Repeat every one of the lines below word for word, and leave the pictures out of your answer.

Exercise data below:

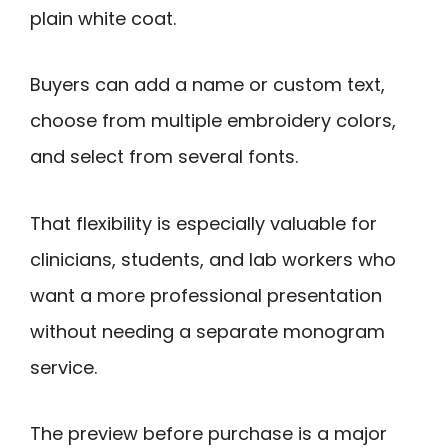
plain white coat.
Buyers can add a name or custom text,
choose from multiple embroidery colors,
and select from several fonts.
That flexibility is especially valuable for
clinicians, students, and lab workers who
want a more professional presentation
without needing a separate monogram
service.
The preview before purchase is a major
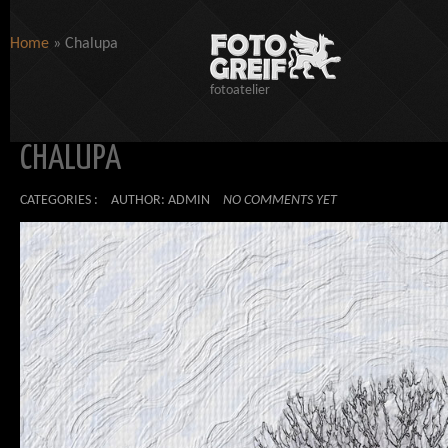
Home
»
Chalupa
fotoatelier
CHALUPA
CATEGORIES :
AUTHOR: ADMIN
NO COMMENTS YET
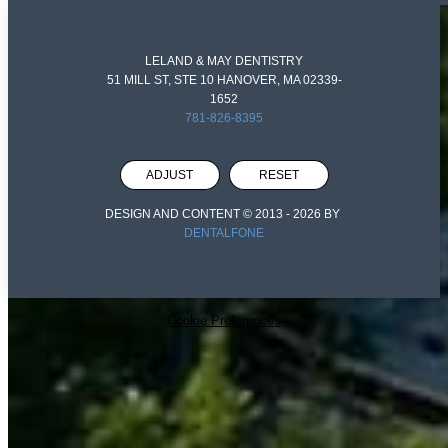
LELAND & MAY DENTISTRY
51 MILL ST, STE 10 HANOVER, MA 02339-
1652
781-826-8395
ADJUST
RESET
DESIGN AND CONTENT © 2013 -
2026
BY
DENTALFONE
Cookie Preferences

End of Exercise data.

**Written response:**
plain white coat.
Buyers can add a name or custom text,
choose from multiple embroidery colors,
and select from several fonts.
That flexibility is especially valuable for
clinicians, students, and lab workers who
want a more professional presentation
without needing a separate monogram
service.
The preview before purchase is a major
Home
»
Chalupa
fotoatelier
CHALUPA
CATEGORIES :
AUTHOR: ADMIN
NO COMMENTS YET
LELAND & MAY DENTISTRY
51 MILL ST, STE 10 HANOVER, MA 02339-
1652
781-826-8395
ADJUST
RESET
DESIGN AND CONTENT © 2013 -
2026
BY
DENTALFONE
Cookie Preferences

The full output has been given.